July’s Tragedy or Comedy

You’ll have to admit democracies are more entertaining than dictatorships. Nothing ever happened in East Germany except for people trying to get over the wall. Nothing happens now in North Korea, where everyone follows the same orders or else.

Instead democracies have uninformed people deciding matters of great importance. Rabble like us, as our founders feared, like to stir up trouble just because it is fun even if we don’t have a clue as to what is going on.

So that means we’re going to have a truly fabulous July. If you’re not crying over the British Leave vote on the EU, at least you can watch the turmoil that has roiled the land of Keep Calm and Carry On after they voted themselves out of the serious world, apparently, not realizing the effect a Leave vote would have on their economy, London’s financial headquarters, their factories, or the chances their young people will have for good jobs on the Continent. (Sorry about that long sentence, but as intelligent Americans, we can handle long sentences. After the Leave vote, Americans are finally considered smarter than the British, but we’ll be a better judge of that in November.)

Observers are calling Britain rudderless, panicky, already regretful. Scotland is threatening to leave Great Britain. It’s probably a disaster, despite the calming words of the Chancellor of the Exchequer. Right now maybe it’s better to think of it as good theatre. Any drama with the word Exchequer in it has to be diverting.

Soon, on top of the British breakdown, we’ll have the Republican convention. That ought to keep us glued to the television if we’re not there, and it looks as if few Massachusetts Republicans will be there. We’re expecting bombast, dirty words, bragging, politically incorrect talk, preposterous accusations, and, if we’re lucky, major bigotry.

The Democratic Convention (Democrat Convention to Republicans who sound as if they left school at fourth grade, not having been taught the difference between an adjective and a noun) can’t possibly be as good. How can you top the one with the bonkers billionaire as its star? But we’re hoping Bernie provides a bit of drama as he tries to get the Democrats to agree to his platform, which they already agree with, but don’t see how they’ll get there through Bernie’s means. The Democrats need a fire-brand 74-year-old, heady with the love of his followers and with his own form of bad hair, to keep things even.

Blessedly, for our continued entertainment, we’ve also got Marco Rubio trying to regain the Senate seat he rarely sat in. We’ve got Mitch McConnell and Paul Ryan bamboozled, trying to figure out why the hoi polloi of the Republican Party doesn’t give a darn about conservative values. A Noah’s Ark is opening in Kentucky with models of dinosaurs playing with children, because there are people who believe this kind of thing. And some guy who barely met the Clintons is coming out with a tell-all book about their supposed rants in the White House. You can’t make this stuff up, but apparently he did.

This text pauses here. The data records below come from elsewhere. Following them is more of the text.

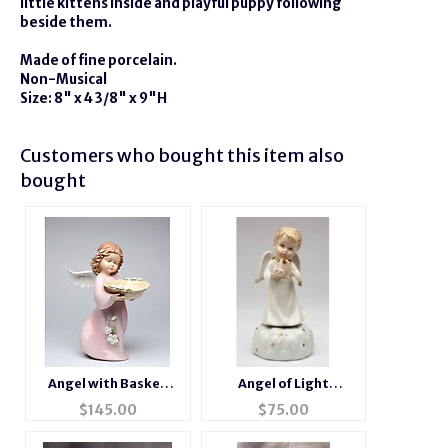
little kittens inside and playful puppy following
beside them.
Made of fine porcelain.
Non-Musical
Size: 8" x 4 3/8" x 9"H
Customers who bought this item also
bought
Angel with Basket
Angel of Light
Porcelain Figurine
Porcelain Music Box
$
145.00
$
75.00
Figurine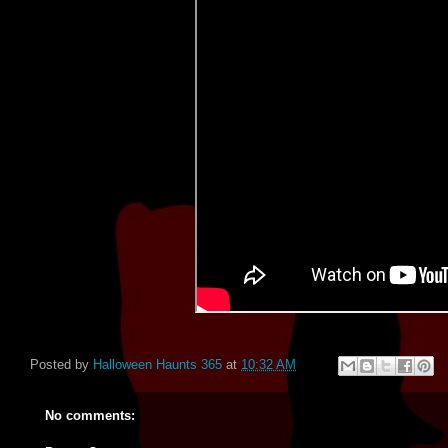
Posted by
Halloween Haunts 365
at
10:32 AM
No comments: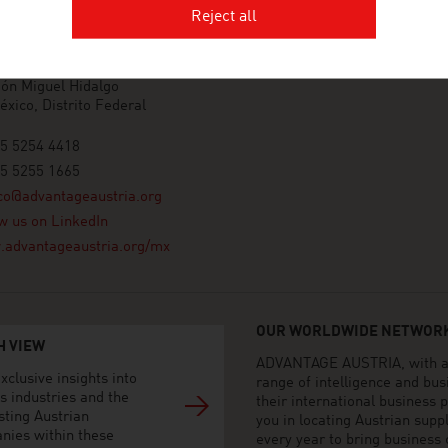
AGE AUSTRIA Mexico
Reject all
 de Austria - Oficina Comercial
 Presidente Masaryk 101-901
anco V Sección
ón Miguel Hidalgo
xico, Distrito Federal
55 5254 4418
55 5255 1665
co@advantageaustria.org
w us on LinkedIn
advantageaustria.org/mx
OUR WORLDWIDE NETWORK
H VIEW
ADVANTAGE AUSTRIA, with aro
xclusive insights into
range of intelligence and bu
s industries and the
their international business
sting Austrian
you in locating Austrian sup
nies within these
every year to bring business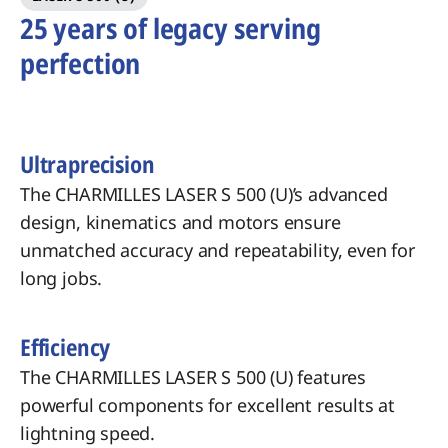
25 years of legacy serving
perfection
Ultraprecision
The CHARMILLES LASER S 500 (U)’s advanced
design, kinematics and motors ensure
unmatched accuracy and repeatability, even for
long jobs.
Efficiency
The CHARMILLES LASER S 500 (U) features
powerful components for excellent results at
lightning speed.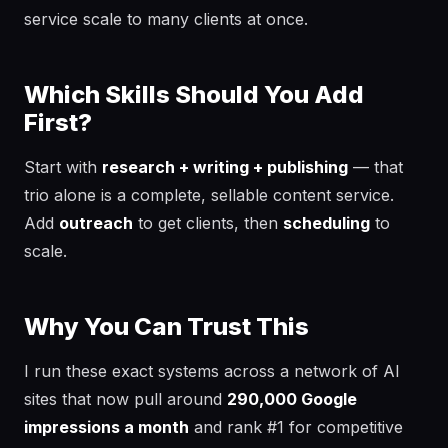
service scale to many clients at once.
Which Skills Should You Add
First?
Start with
research + writing + publishing
— that
trio alone is a complete, sellable content service.
Add
outreach
to get clients, then
scheduling
to
scale.
Why You Can Trust This
I run these exact systems across a network of AI
sites that now pull around
290,000 Google
impressions a month
and rank #1 for competitive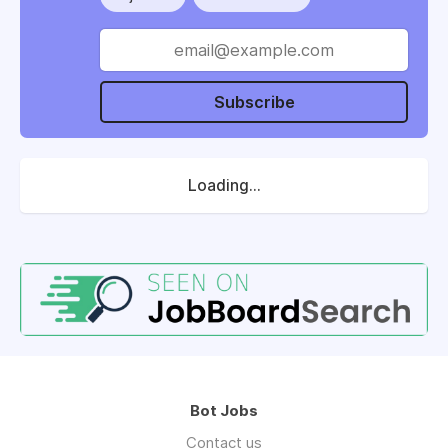
Subscribe
Loading...
Bot Jobs
Contact us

Surely there will be additional brouhahas erupting from the terrified class who are aghast at the thought that women might have to use the bathroom at the same time as a man who has become a woman. How many people are we talking about anyway who are men becoming women? Can’t we deal with it? I once stood in a bathroom line in France at a break during a performance with the women headed for the men’s stalls while men peed at the urinals. No one seemed to mind.

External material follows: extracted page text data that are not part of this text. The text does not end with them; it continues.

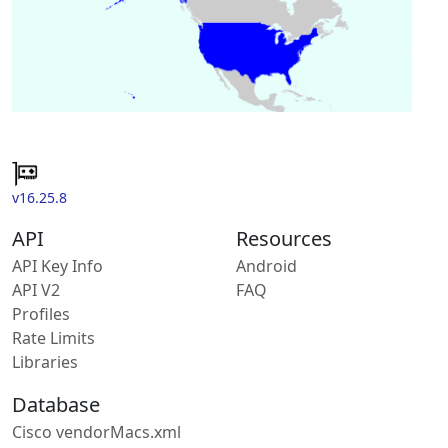
v16.25.8
API
Resources
API Key Info
Android
API V2
FAQ
Profiles
Rate Limits
Libraries
Database
Cisco vendorMacs.xml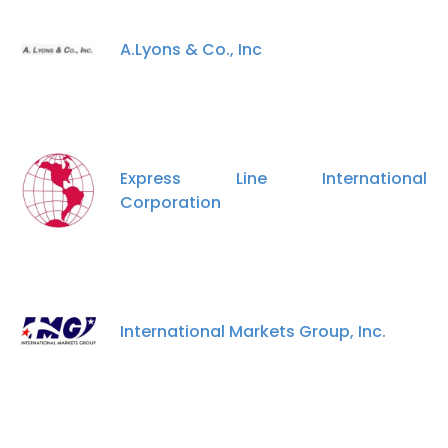
A.Lyons & Co., Inc
Express Line International
Corporation
International Markets Group, Inc.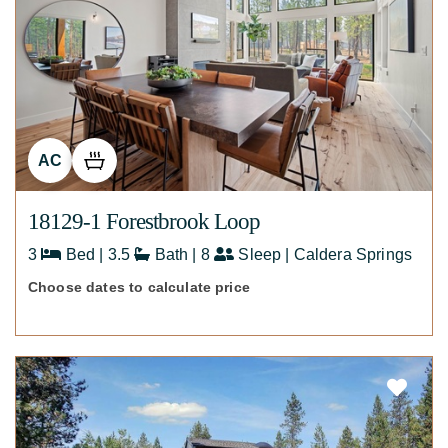
AC
18129-1 Forestbrook Loop
3
Bed | 3.5
Bath | 8
Sleep | Caldera Springs
Choose dates to calculate price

Luckily, the left wing has comedians to help them get through. Andy Borowitz and Stephen Colbert, sometimes still Jon Stewart, and even Rachel Maddow, who is supposed to report serious news, are pretty funny. I’ve never figured out why the right wing has no comedians to help them.

In any case, by August, both political parties will probably have nominees. Who knows? Britain might even have rejoined the EU. So many people are on vacation that not much will happen. (Some people, of course, think everything happens in August—the start of WWII, for example.) But during July, enjoy the fray. You won’t have to bother going to the movies. You’ll have real life to entertain you.